Durante a entrevista, Ramos citou diretamente o vereador Sargento Salazar ao comentar perfis políticos que, segundo ele, priorizam ações performáticas em vez de debates estruturais.
Segundo o ex-deputado, atitudes como “dar marretada”, se fantasiar de super-herói e utilizar apelidos contra adversários políticos não representam a atuação parlamentar esperada. Ramos afirmou ainda que esse tipo de comportamento não é observado em ambientes legislativos mais complexos.
Críticas também atingem Amom Mandel
Marcelo Ramos também mencionou o deputado federal Amom Mandel ao comentar a diferença entre exposição política e atuação parlamentar. Segundo ele, a visibilidade nas redes sociais não garante desempenho no Congresso Nacional.
Amom Mandel foi eleito deputado federal em 2022 como o mais votado do Amazonas e o mais jovem parlamentar da história do estado, após ganhar notoriedade como vereador em Manaus.
Mesmo com essa trajetória, Ramos afirmou que a dinâmica do Congresso exige articulação política e construção de consensos, fatores que, segundo ele, não são substituídos pela “lacração”.
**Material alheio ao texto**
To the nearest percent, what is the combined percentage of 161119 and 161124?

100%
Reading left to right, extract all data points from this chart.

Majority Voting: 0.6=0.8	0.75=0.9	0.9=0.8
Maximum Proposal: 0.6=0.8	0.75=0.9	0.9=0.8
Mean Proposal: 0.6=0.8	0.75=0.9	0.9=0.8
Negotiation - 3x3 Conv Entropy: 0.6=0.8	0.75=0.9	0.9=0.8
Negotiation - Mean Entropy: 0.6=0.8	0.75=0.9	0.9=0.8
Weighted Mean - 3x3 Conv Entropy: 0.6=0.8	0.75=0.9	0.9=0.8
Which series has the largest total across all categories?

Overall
Para o ex-deputado, políticos com grande exposição digital enfrentam dificuldades quando precisam atuar em ambientes com maior complexidade política e institucional.
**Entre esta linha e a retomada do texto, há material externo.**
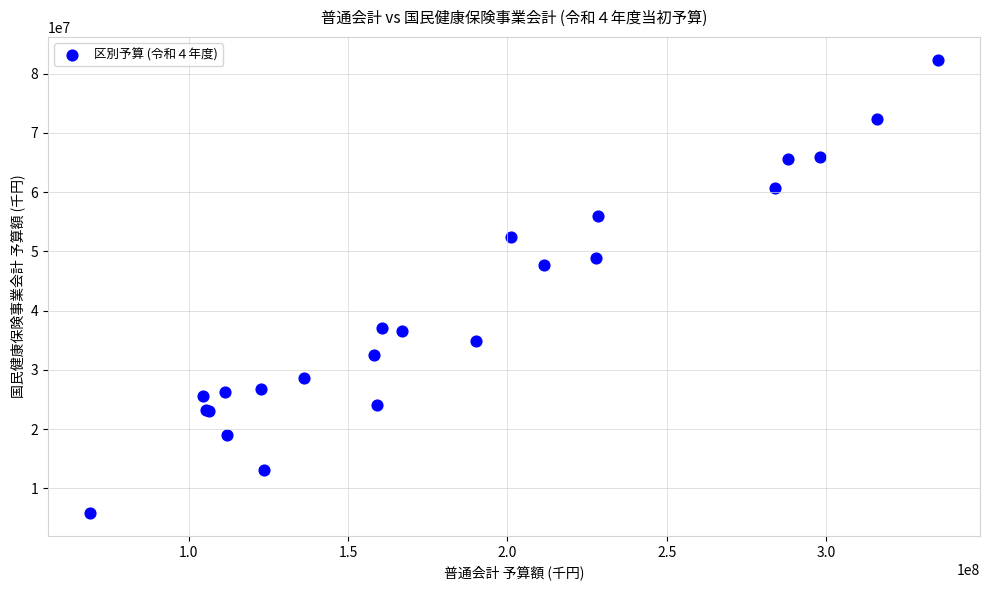

What Y value in the scatter plot is closest to 44091703?

47755769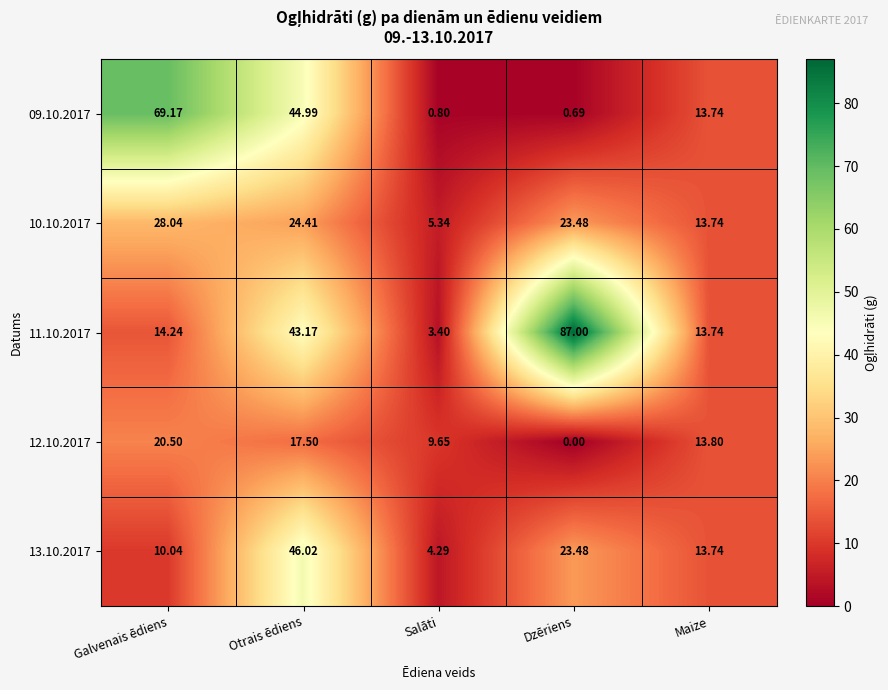

Is the value of 10.10.2017 at Salāti greater than the value of 12.10.2017 at Dzēriens?

Yes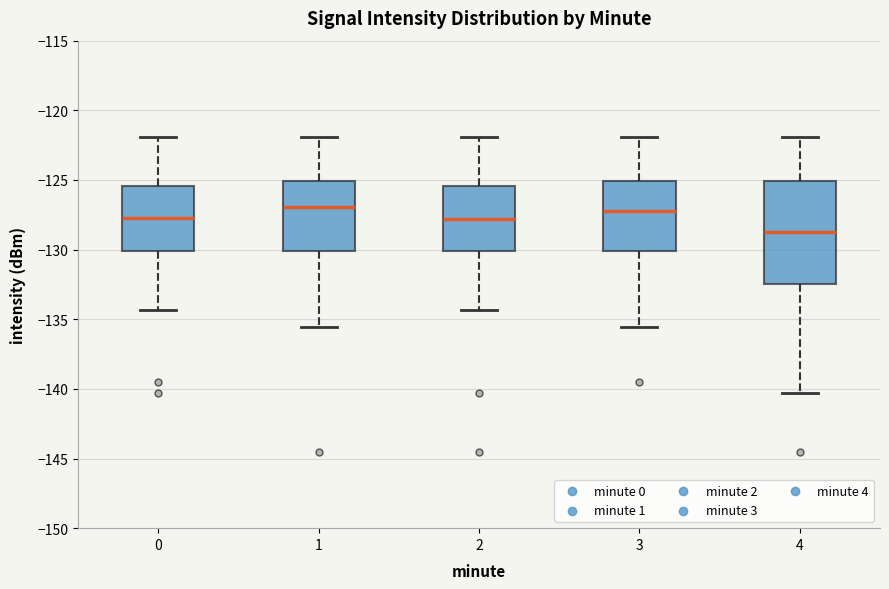

Where does the lower whisker of the box at x = 1 end on the y-axis? The values are not printed on the chart, so give them approximately, as read against the axis.

-135.5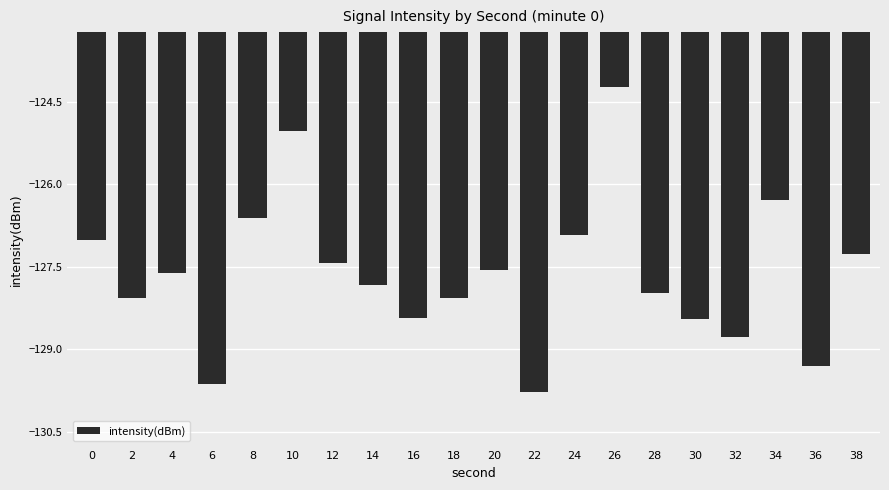

What is the value of the 1st bar from the left?

-127.0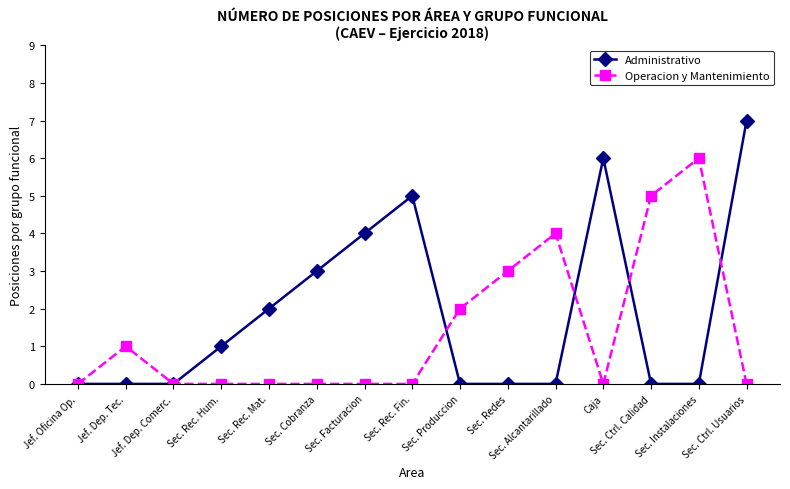

Reading left to right, extract all data points from this chart.

Administrativo: 0	0	0	1	2	3	4	5	0	0	0	6	0	0	7
Operacion y Mantenimiento: 0	1	0	0	0	0	0	0	2	3	4	0	5	6	0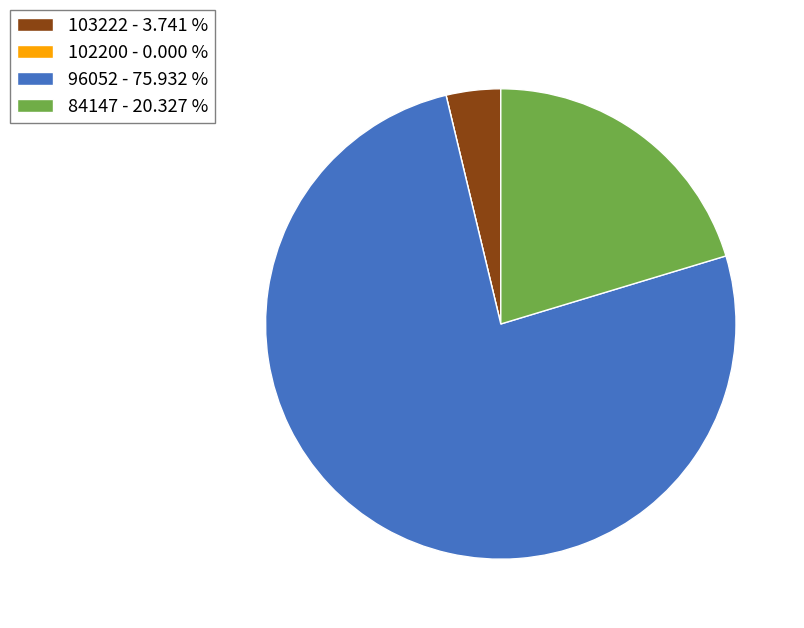

Between 96052 and 84147, which is larger?

96052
Declaração sobre disputa ao Senado
Durante a entrevista, Marcelo Ramos também comentou o cenário eleitoral no Amazonas e afirmou confiar em sua competitividade. Segundo ele, após o senador Eduardo Braga, se considera o único nome capaz de disputar de forma competitiva uma vaga ao Senado.
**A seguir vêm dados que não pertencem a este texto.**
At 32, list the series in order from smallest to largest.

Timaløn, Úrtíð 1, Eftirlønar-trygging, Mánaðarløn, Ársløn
A declaração foi interpretada como um recado direto a adversários políticos que já articulam candidaturas para 2026. Pesquisas recentes indicam que a disputa ao Senado no Amazonas deverá reunir diversos nomes e um cenário competitivo para as duas vagas em disputa.
Debate político e cenário eleitoral
Marcelo Ramos afirmou ainda que pretende defender uma atuação política baseada em propostas e debate institucional. Para ele, a política precisa focar em soluções estruturais e não apenas em ações de grande repercussão nas redes sociais.
A entrevista ocorre em meio ao início das articulações para as eleições de 2026, quando duas vagas ao Senado estarão em disputa no Amazonas, cenário que tem movimentado lideranças políticas e ampliado o debate entre possíveis candidatos.